_Try it_:
In your copy, drop the images and return each record exactly as it stands.

_Data_:
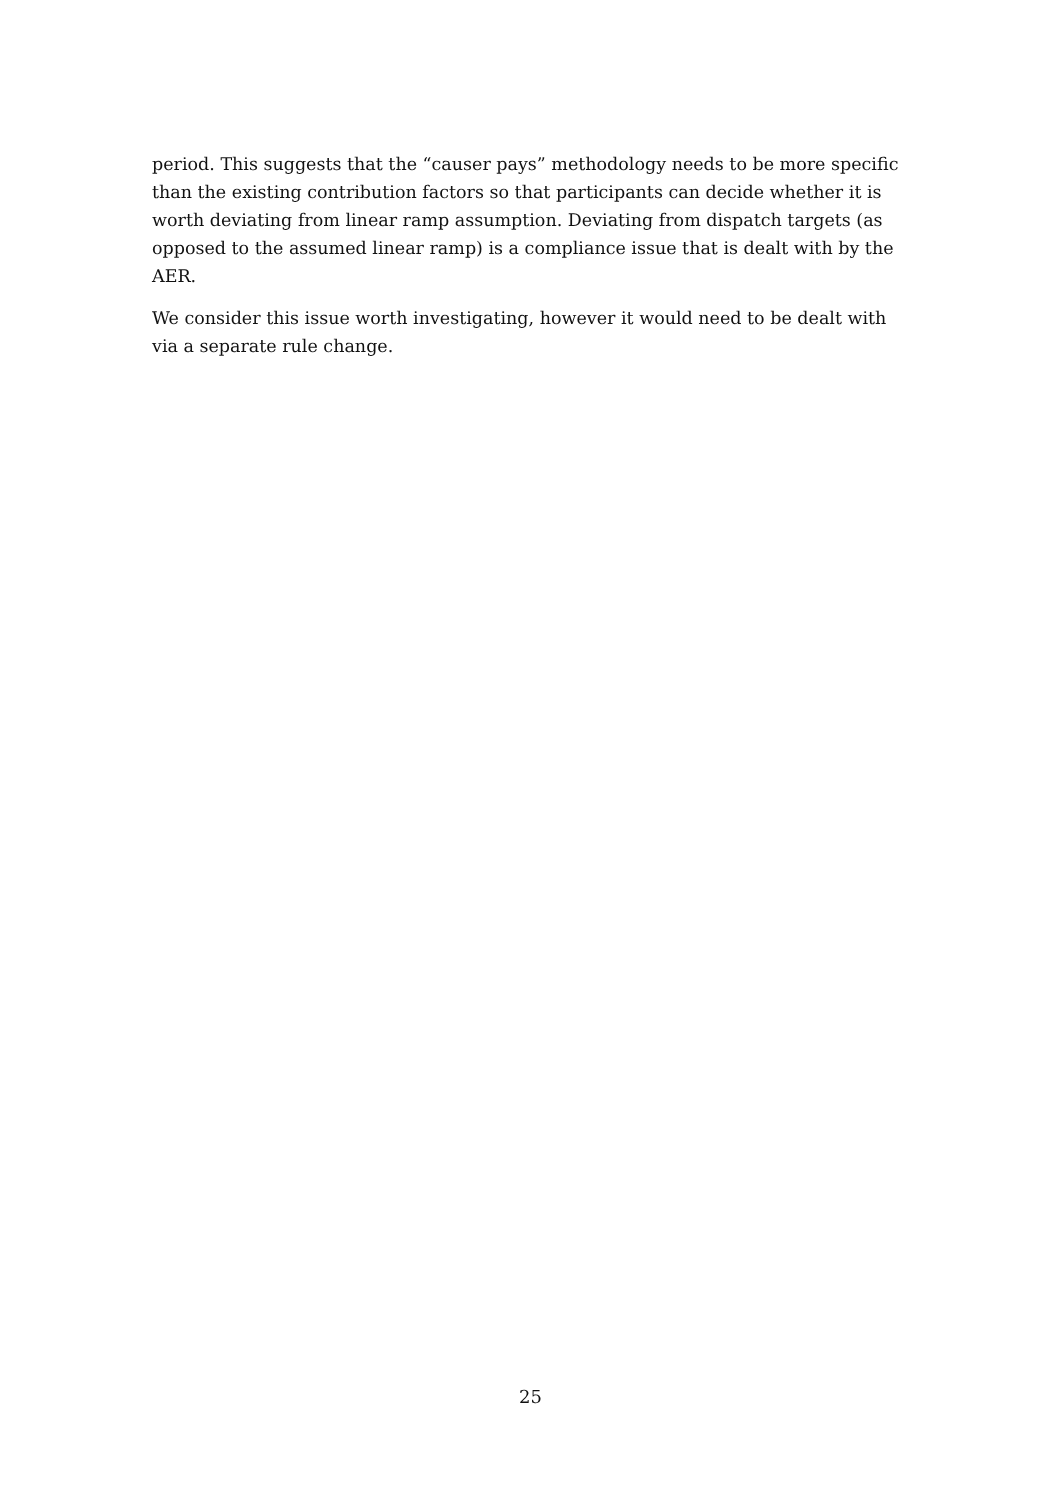period. This suggests that the “causer pays” methodology needs to be more specific than the existing contribution factors so that participants can decide whether it is worth deviating from linear ramp assumption. Deviating from dispatch targets (as opposed to the assumed linear ramp) is a compliance issue that is dealt with by the AER.
We consider this issue worth investigating, however it would need to be dealt with via a separate rule change.
25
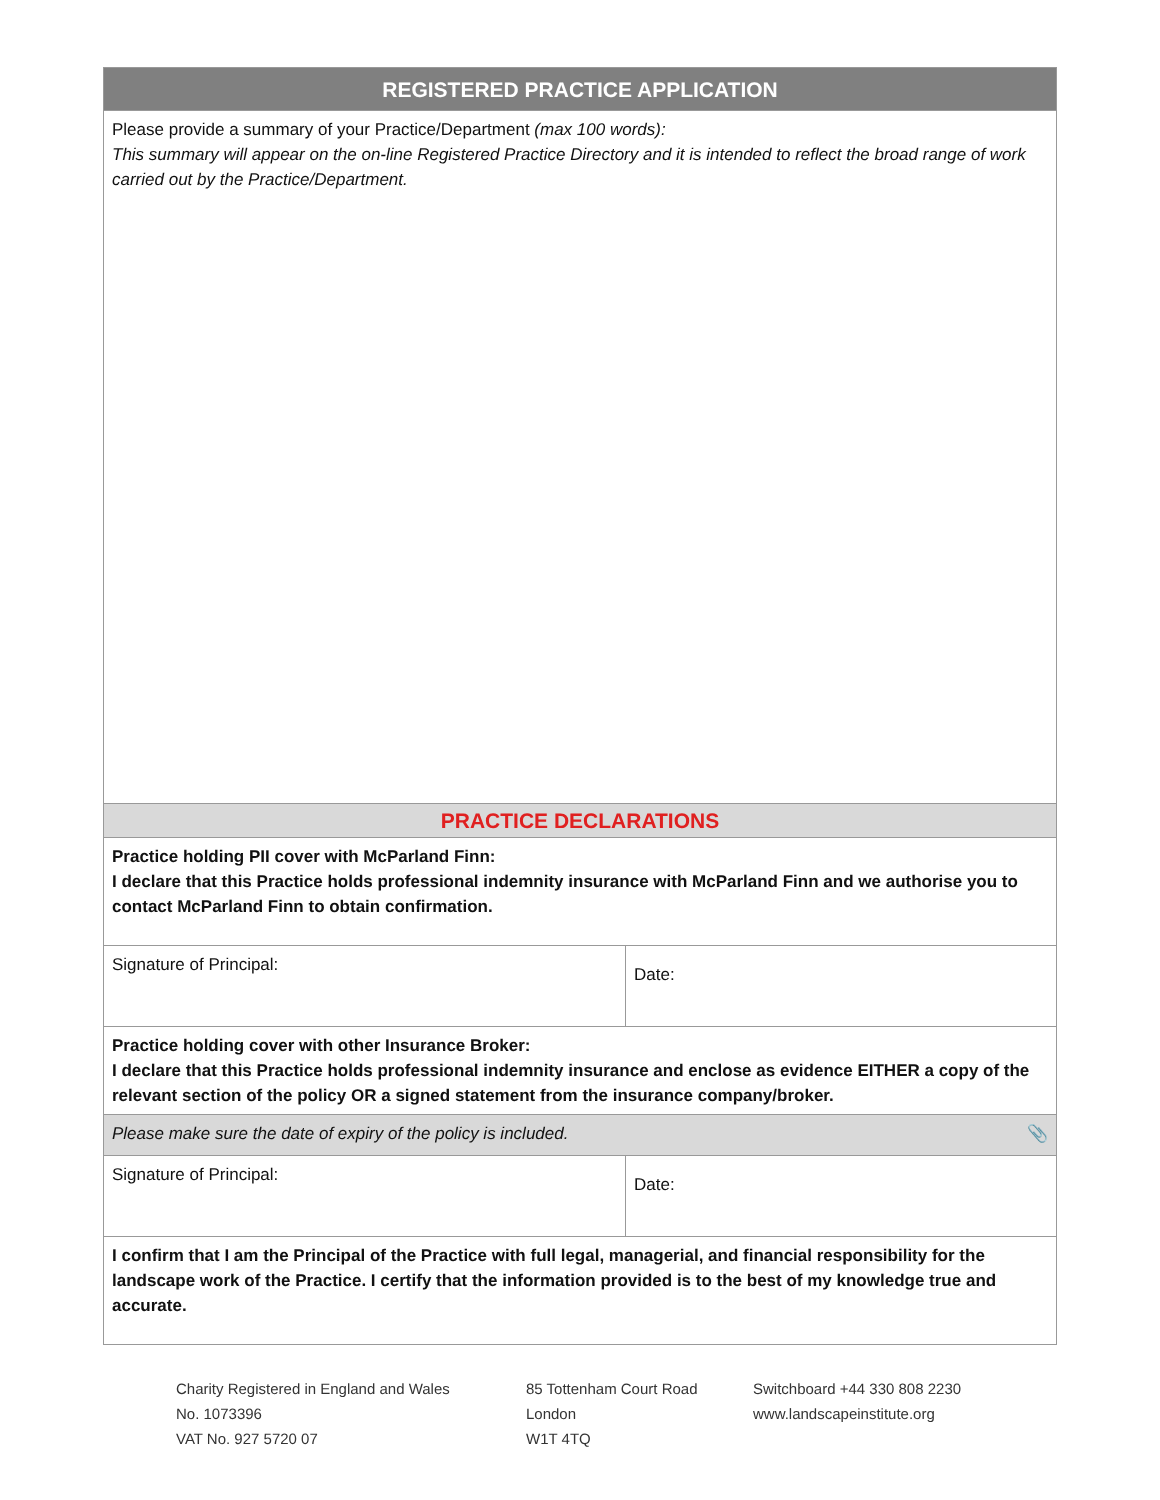| REGISTERED PRACTICE APPLICATION | |
| --- | --- |
| Please provide a summary of your Practice/Department (max 100 words): This summary will appear on the on-line Registered Practice Directory and it is intended to reflect the broad range of work carried out by the Practice/Department. | |
| PRACTICE DECLARATIONS | |
| Practice holding PII cover with McParland Finn: I declare that this Practice holds professional indemnity insurance with McParland Finn and we authorise you to contact McParland Finn to obtain confirmation. | |
| Signature of Principal: | Date: |
| Practice holding cover with other Insurance Broker: I declare that this Practice holds professional indemnity insurance and enclose as evidence EITHER a copy of the relevant section of the policy OR a signed statement from the insurance company/broker. | |
| Please make sure the date of expiry of the policy is included. 📎 | |
| Signature of Principal: | Date: |
| I confirm that I am the Principal of the Practice with full legal, managerial, and financial responsibility for the landscape work of the Practice. I certify that the information provided is to the best of my knowledge true and accurate. | |
Charity Registered in England and Wales
No. 1073396
VAT No. 927 5720 07
85 Tottenham Court Road
London
W1T 4TQ
Switchboard +44 330 808 2230
www.landscapeinstitute.org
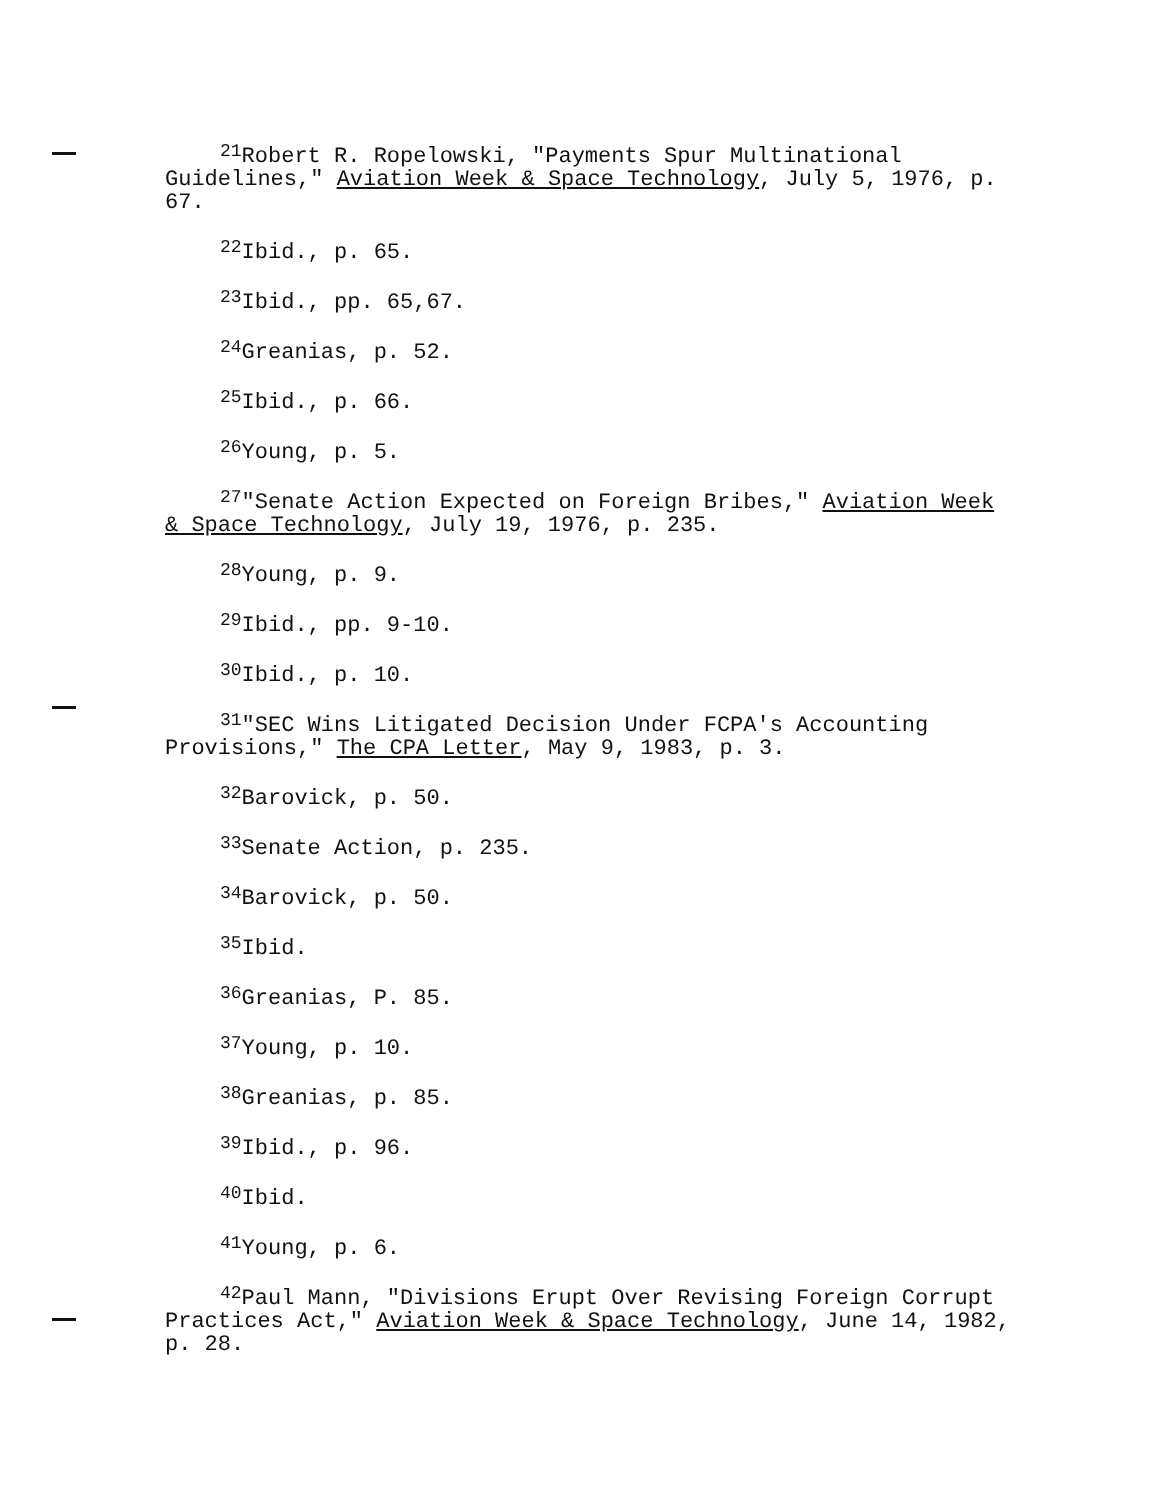<sup>21</sup> Robert R. Ropelowski, "Payments Spur Multinational Guidelines," Aviation Week & Space Technology, July 5, 1976, p. 67.
<sup>22</sup> Ibid., p. 65.
<sup>23</sup> Ibid., pp. 65,67.
<sup>24</sup> Greanias, p. 52.
<sup>25</sup> Ibid., p. 66.
<sup>26</sup> Young, p. 5.
<sup>27</sup> "Senate Action Expected on Foreign Bribes," Aviation Week & Space Technology, July 19, 1976, p. 235.
<sup>28</sup> Young, p. 9.
<sup>29</sup> Ibid., pp. 9-10.
<sup>30</sup> Ibid., p. 10.
<sup>31</sup> "SEC Wins Litigated Decision Under FCPA's Accounting Provisions," The CPA Letter, May 9, 1983, p. 3.
<sup>32</sup> Barovick, p. 50.
<sup>33</sup> Senate Action, p. 235.
<sup>34</sup> Barovick, p. 50.
<sup>35</sup> Ibid.
<sup>36</sup> Greanias, P. 85.
<sup>37</sup> Young, p. 10.
<sup>38</sup> Greanias, p. 85.
<sup>39</sup> Ibid., p. 96.
<sup>40</sup> Ibid.
<sup>41</sup> Young, p. 6.
<sup>42</sup> Paul Mann, "Divisions Erupt Over Revising Foreign Corrupt Practices Act," Aviation Week & Space Technology, June 14, 1982, p. 28.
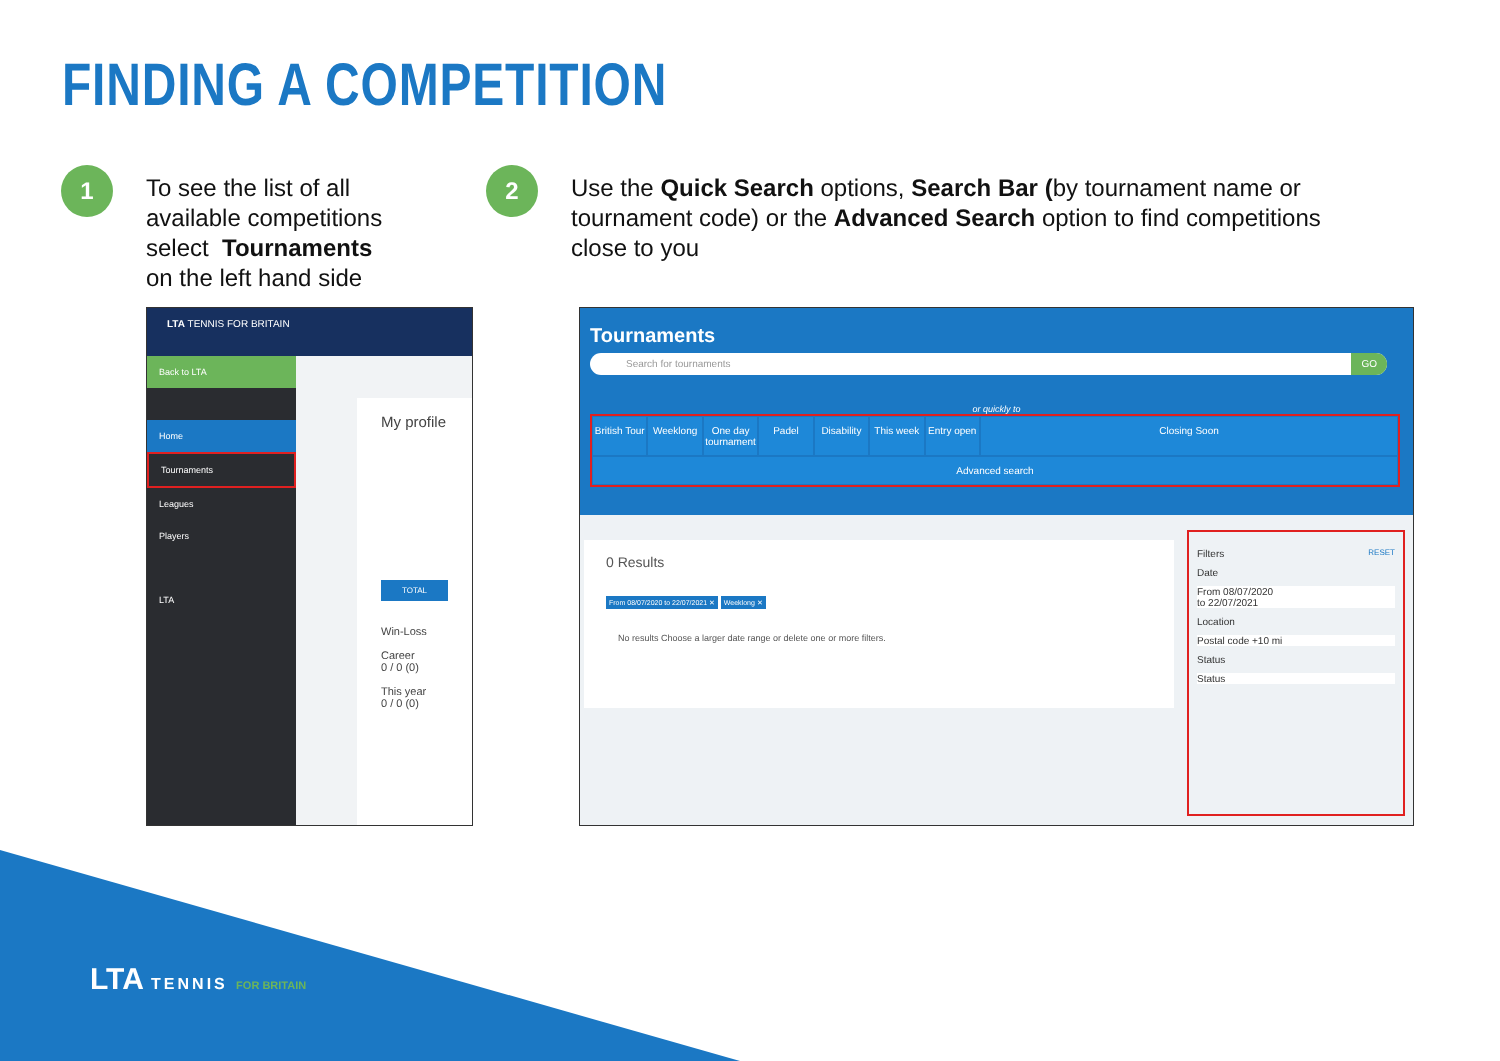FINDING A COMPETITION
1
To see the list of all
available competitions
select Tournaments
on the left hand side
2
Use the Quick Search options, Search Bar (by tournament name or tournament code) or the Advanced Search option to find competitions close to you
LTA TENNIS FOR BRITAIN
Back to LTA
Home
Tournaments
Leagues
Players
LTA
My profile
TOTAL
Win-Loss
Career
0 / 0 (0)
This year
0 / 0 (0)
Tournaments
Search for tournaments GO
or quickly to
British Tour Weeklong One day tournament Padel Disability This week Entry open Closing Soon Advanced search
0 Results
From 08/07/2020 to 22/07/2021 ✕ Weeklong ✕
No results Choose a larger date range or delete one or more filters.
Filters RESET
Date
From 08/07/2020
to 22/07/2021
Location
Postal code +10 mi
Status
Status
LTA TENNIS FOR BRITAIN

_Written solution_:
period. This suggests that the “causer pays” methodology needs to be more specific than the existing contribution factors so that participants can decide whether it is worth deviating from linear ramp assumption. Deviating from dispatch targets (as opposed to the assumed linear ramp) is a compliance issue that is dealt with by the AER.
We consider this issue worth investigating, however it would need to be dealt with via a separate rule change.
25
| REGISTERED PRACTICE APPLICATION | |
| --- | --- |
| Please provide a summary of your Practice/Department (max 100 words): This summary will appear on the on-line Registered Practice Directory and it is intended to reflect the broad range of work carried out by the Practice/Department. | |
| PRACTICE DECLARATIONS | |
| Practice holding PII cover with McParland Finn: I declare that this Practice holds professional indemnity insurance with McParland Finn and we authorise you to contact McParland Finn to obtain confirmation. | |
| Signature of Principal: | Date: |
| Practice holding cover with other Insurance Broker: I declare that this Practice holds professional indemnity insurance and enclose as evidence EITHER a copy of the relevant section of the policy OR a signed statement from the insurance company/broker. | |
| Please make sure the date of expiry of the policy is included. 📎 | |
| Signature of Principal: | Date: |
| I confirm that I am the Principal of the Practice with full legal, managerial, and financial responsibility for the landscape work of the Practice. I certify that the information provided is to the best of my knowledge true and accurate. | |
Charity Registered in England and Wales
No. 1073396
VAT No. 927 5720 07
85 Tottenham Court Road
London
W1T 4TQ
Switchboard +44 330 808 2230
www.landscapeinstitute.org
<sup>21</sup> Robert R. Ropelowski, "Payments Spur Multinational Guidelines," Aviation Week & Space Technology, July 5, 1976, p. 67.
<sup>22</sup> Ibid., p. 65.
<sup>23</sup> Ibid., pp. 65,67.
<sup>24</sup> Greanias, p. 52.
<sup>25</sup> Ibid., p. 66.
<sup>26</sup> Young, p. 5.
<sup>27</sup> "Senate Action Expected on Foreign Bribes," Aviation Week & Space Technology, July 19, 1976, p. 235.
<sup>28</sup> Young, p. 9.
<sup>29</sup> Ibid., pp. 9-10.
<sup>30</sup> Ibid., p. 10.
<sup>31</sup> "SEC Wins Litigated Decision Under FCPA's Accounting Provisions," The CPA Letter, May 9, 1983, p. 3.
<sup>32</sup> Barovick, p. 50.
<sup>33</sup> Senate Action, p. 235.
<sup>34</sup> Barovick, p. 50.
<sup>35</sup> Ibid.
<sup>36</sup> Greanias, P. 85.
<sup>37</sup> Young, p. 10.
<sup>38</sup> Greanias, p. 85.
<sup>39</sup> Ibid., p. 96.
<sup>40</sup> Ibid.
<sup>41</sup> Young, p. 6.
<sup>42</sup> Paul Mann, "Divisions Erupt Over Revising Foreign Corrupt Practices Act," Aviation Week & Space Technology, June 14, 1982, p. 28.
FINDING A COMPETITION
1
To see the list of all
available competitions
select Tournaments
on the left hand side
2
Use the Quick Search options, Search Bar (by tournament name or tournament code) or the Advanced Search option to find competitions close to you
LTA TENNIS FOR BRITAIN
Back to LTA
Home
Tournaments
Leagues
Players
LTA
My profile
TOTAL
Win-Loss
Career
0 / 0 (0)
This year
0 / 0 (0)
Tournaments
Search for tournaments GO
or quickly to
British Tour Weeklong One day tournament Padel Disability This week Entry open Closing Soon Advanced search
0 Results
From 08/07/2020 to 22/07/2021 ✕ Weeklong ✕
No results Choose a larger date range or delete one or more filters.
Filters RESET
Date
From 08/07/2020
to 22/07/2021
Location
Postal code +10 mi
Status
Status
LTA TENNIS FOR BRITAIN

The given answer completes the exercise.